Having explained how the steam is generated, it remains to show how it propels a locomotive. It does this very much as a person on a bicycle propels it—that is, by means of two cranks the wheels are made to revolve, and the latter must then either slip or the vehicle will move. In a locomotive the driving-wheels are turned by means of two cylinders and pistons, which are connected by rods to the cranks attached to the driving-wheels or axles. These cranks are placed at right angles to each other, so that when one of them is at the "dead-point" the piston connected with the other can exert its maximum power to rotate the wheels. This enables the locomotive to start with the pistons in any position; whereas, if one cylinder only was used it would be impossible to turn the wheels if the crank should stop at one of its dead-points.

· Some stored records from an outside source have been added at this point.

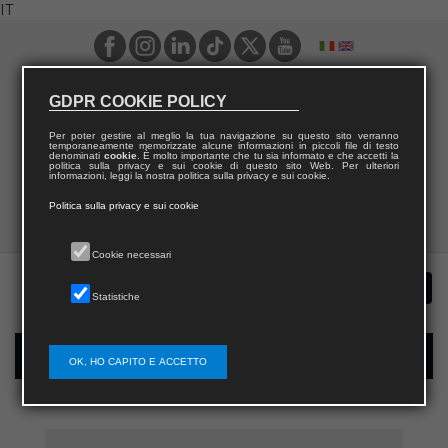
IT
GDPR COOKIE POLICY
Per poter gestire al meglio la tua navigazione su questo sito verranno
temporaneamente memorizzate alcune informazioni in piccoli file di testo
denominati
cookie
. È molto importante che tu sia informato e che accetti la
politica sulla privacy e sui cookie di questo sito Web. Per ulteriori
informazioni, leggi la nostra politica sulla privacy e sui cookie.
Politica sulla privacy e sui cookie
Cookie necessari
Statistiche
Registrazione nuovo utente per acquisti sul sito
OK, HO CAPITO E ACCETTO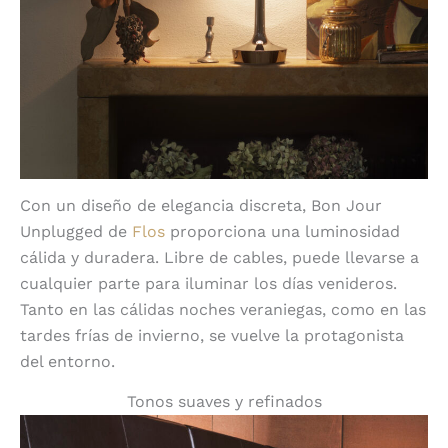
Con un diseño de elegancia discreta, Bon Jour
Unplugged de
Flos
proporciona una luminosidad
cálida y duradera. Libre de cables, puede llevarse a
cualquier parte para iluminar los días venideros.
Tanto en las cálidas noches veraniegas, como en las
tardes frías de invierno, se vuelve la protagonista
del entorno.
Tonos suaves y refinados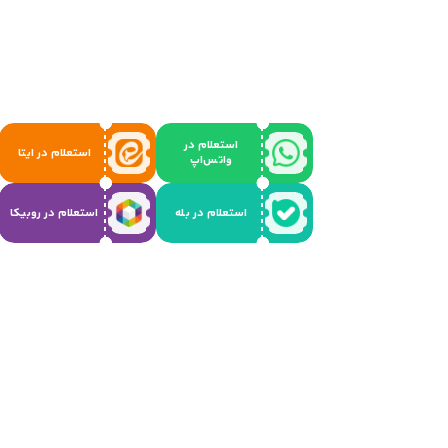
استعلام در
استعلام در ایتا
واتس‌اپ
استعلام در بله
استعلام در روبیکا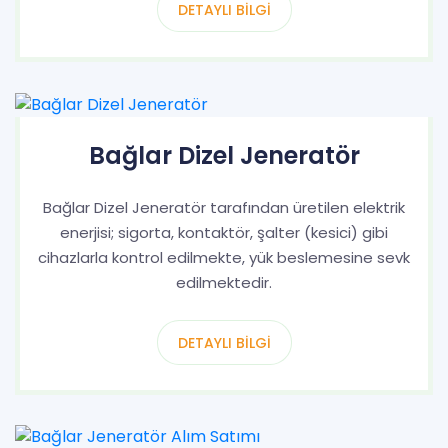
DETAYLI BILGI
Bağlar Dizel Jeneratör
Bağlar Dizel Jeneratör tarafından üretilen elektrik
enerjisi; sigorta, kontaktör, şalter (kesici) gibi
cihazlarla kontrol edilmekte, yük beslemesine sevk
edilmektedir.
DETAYLI BILGI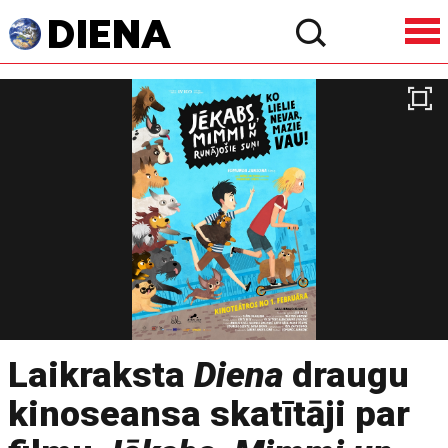
Laikraksta
Diena
draugu
kinoseansa skatītāji par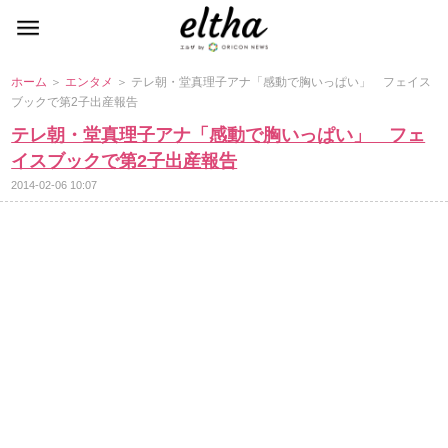
ホーム
＞
エンタメ
＞ テレ朝・堂真理子アナ「感動で胸いっぱい」 フェイス
ブックで第2子出産報告
テレ朝・堂真理子アナ「感動で胸いっぱい」 フェ
イスブックで第2子出産報告
2014-02-06 10:07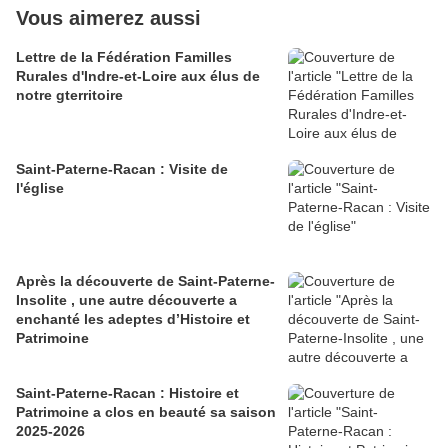
Vous aimerez aussi
Lettre de la Fédération Familles
Rurales d'Indre-et-Loire aux élus de
notre gterritoire
Saint-Paterne-Racan : Visite de
l'église
Après la découverte de Saint-Paterne-
Insolite , une autre découverte a
enchanté les adeptes d’Histoire et
Patrimoine
Saint-Paterne-Racan : Histoire et
Patrimoine a clos en beauté sa saison
2025-2026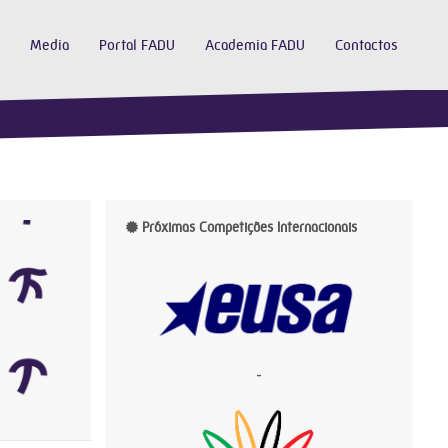
Media
Portal FADU
Academia FADU
Contactos
Próximas Competições Internacionais
-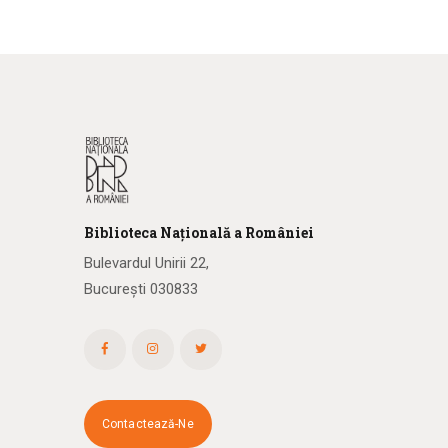
Biblioteca
N
ațională
a R
omâniei
Bulevardul Unirii 22,
București 030833
Contactează-Ne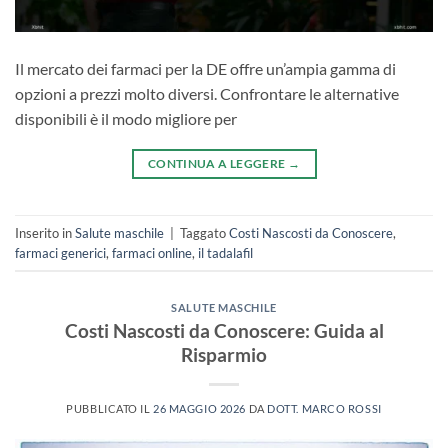
Il mercato dei farmaci per la DE offre un’ampia gamma di
opzioni a prezzi molto diversi. Confrontare le alternative
disponibili è il modo migliore per
CONTINUA A LEGGERE
→
Inserito in
Salute maschile
|
Taggato
Costi Nascosti da Conoscere
,
farmaci generici
,
farmaci online
,
il tadalafil
SALUTE MASCHILE
Costi Nascosti da Conoscere: Guida al
Risparmio
PUBBLICATO IL
26 MAGGIO 2026
DA
DOTT. MARCO ROSSI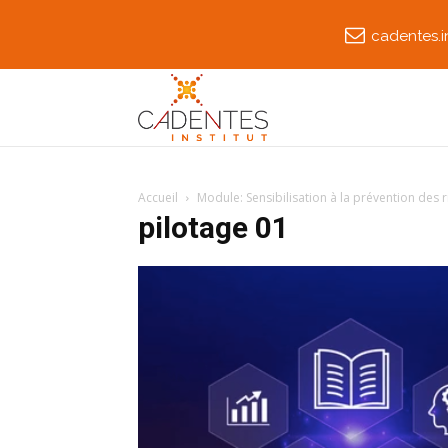
cadentes.i
Accueil
Module: Sensibilisation à la prévention des
pilotage 01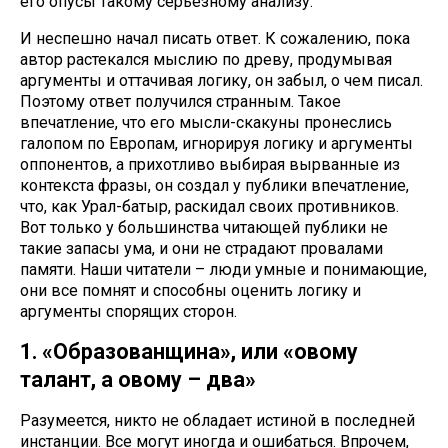
его опусы такому серьезному анализу.
И неспешно начал писать ответ. К сожалению, пока
автор растекался мыслию по древу, продумывая
аргументы и оттачивая логику, он забыл, о чем писал.
Поэтому ответ получился странным. Такое
впечатление, что его мысли-скакуны пронеслись
галопом по Европам, игнорируя логику и аргументы
оппонентов, а прихотливо выбирая вырванные из
контекста фразы, он создал у публики впечатление,
что, как Урал-батыр, раскидал своих противников.
Вот только у большинства читающей публики не
такие запасы ума, и они не страдают провалами
памяти. Наши читатели – люди умные и понимающие,
они все помнят и способны оценить логику и
аргументы спорящих сторон.
1. «Образованщина», или «овому
талант, а овому – два»
Разумеется, никто не обладает истиной в последней
инстанции. Все могут иногда и ошибаться. Впрочем,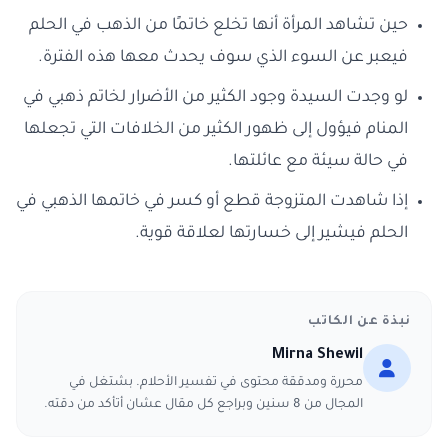
حين تشاهد المرأة أنها تخلع خاتمًا من الذهب في الحلم
فيعبر عن السوء الذي سوف يحدث معها هذه الفترة.
لو وجدت السيدة وجود الكثير من الأضرار لخاتم ذهبي في
المنام فيؤول إلى ظهور الكثير من الخلافات التي تجعلها
في حالة سيئة مع عائلتها.
إذا شاهدت المتزوجة قطع أو كسر في خاتمها الذهبي في
الحلم فيشير إلى خسارتها لعلاقة قوية.
نبذة عن الكاتب
Mirna Shewil
محررة ومدققة محتوى في تفسير الأحلام. بشتغل في
المجال من 8 سنين وبراجع كل مقال عشان أتأكد من دقته.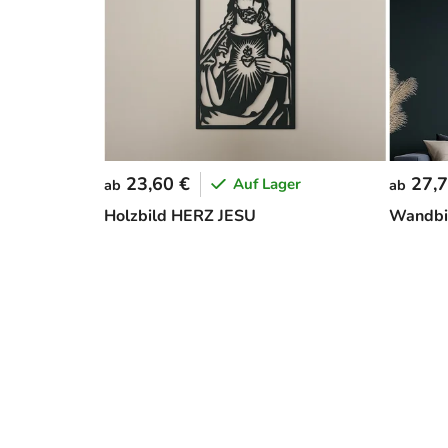
23,60 €
27,7
Auf Lager
ab
ab
Holzbild HERZ JESU
Wandbil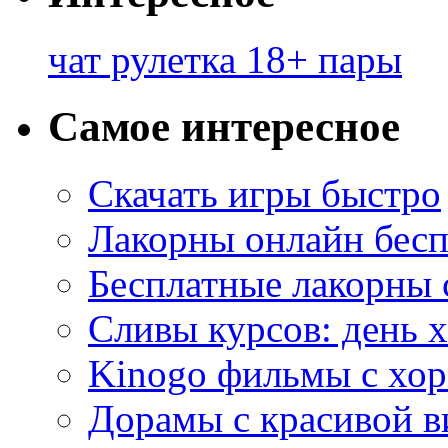
чат рулетка 18+ пары
Самое интересное
Скачать игры быстро
Лакорны онлайн бесп
Бесплатные лакорны 
Сливы курсов: день 
Kinogo фильмы с хо
Дорамы с красивой в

It will probably interest a good many readers to know how the steam gets into the cylinders and moves the pistons and then gets out again, and how a locomotive is made to run either backward or forward at pleasure.

Figure 20 ([p. 118]) shows a section of a cylinder, A A′, with the piston B and piston rod R. The cylinder has two passages, c c and d d, which connect its ends with a box, U, called a steam-chest, to which steam is admitted from the boiler by a pipe, J. The two passages c and d have another one, g, between them, which is connected with the chimney. These passages are covered by a slide-valve, V, which moves back and forth in the steam-chest, alternately uncovering the openings c and d. When the valve is in the position shown in Figure 20, obviously steam can flow into the front end A of the cylinder through the passage c, as indicated by the darts. The valve has a cavity, H, underneath it. When this cavity is over the passage d and g, it is plain that the steam in the back end A′ of the cylinder can flow through d and g and then escape up the chimney. Under these circumstances the steam in the front end A of the cylinder will force the piston B to the back end. When it reaches the back end of the cylinder the valve is moved into the position shown in Figure 21, and steam can then enter d and will fill the back end A′ while that in the front end escapes through c and g. The piston is then forced to the front end by the pressure of the steam behind it. It will thus be seen that the steam enters and escapes to and from the cylinder through the same openings.